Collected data
•••

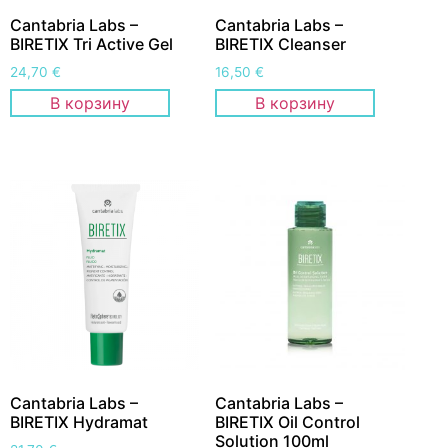
Cantabria Labs –
Cantabria Labs –
BIRETIX Tri Active Gel
BIRETIX Cleanser
24,70
€
16,50
€
В корзину
В корзину
Cantabria Labs –
Cantabria Labs –
BIRETIX Hydramat
BIRETIX Oil Control
Solution 100ml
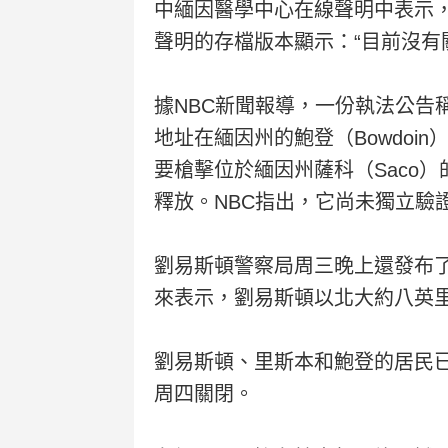
中緬因醫學中心在線聲明中表示，
聲明的存檔版本顯示：“目前沒有
據NBC新聞報導，一份執法公告
地址在緬因州的鮑登（Bowdo
要槍擊位於緬因州薩科（Saco
釋放。NBC指出，它尚未獨立驗
劉易斯頓警察局周三晚上還發布了一輛
來表示，劉易斯頓以北大約八英里的
劉易斯頓、里斯本和鮑登的居民
周四關閉。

•••

WHAT IS NEEDED: Please lay out every line of text read from the items as a Markdown table with the columns "Number" and "Text", numbering the rows in order and skipping blank lines. Leave the pictures out of the table.

ANSWER SECTION:
| Number | Text |
|---|---|
| 1 | Cantabria Labs – |
| 2 | Cantabria Labs – |
| 3 | BIRETIX Tri Active Gel |
| 4 | BIRETIX Cleanser |
| 5 | 24,70 |
| 6 | € |
| 7 | 16,50 |
| 8 | € |
| 9 | В корзину |
| 10 | В корзину |
| 11 | Cantabria Labs – |
| 12 | Cantabria Labs – |
| 13 | BIRETIX Hydramat |
| 14 | BIRETIX Oil Control |
| 15 | Solution 100ml |
| 16 | 中緬因醫學中心在線聲明中表示， |
| 17 | 聲明的存檔版本顯示：“目前沒有 |
| 18 | 據NBC新聞報導，一份執法公告 |
| 19 | 地址在緬因州的鮑登（Bowdo |
| 20 | 要槍擊位於緬因州薩科（Saco |
| 21 | 釋放。NBC指出，它尚未獨立驗 |
| 22 | 劉易斯頓警察局周三晚上還發布了一輛 |
| 23 | 來表示，劉易斯頓以北大約八英里的 |
| 24 | 劉易斯頓、里斯本和鮑登的居民 |
| 25 | 周四關閉。 |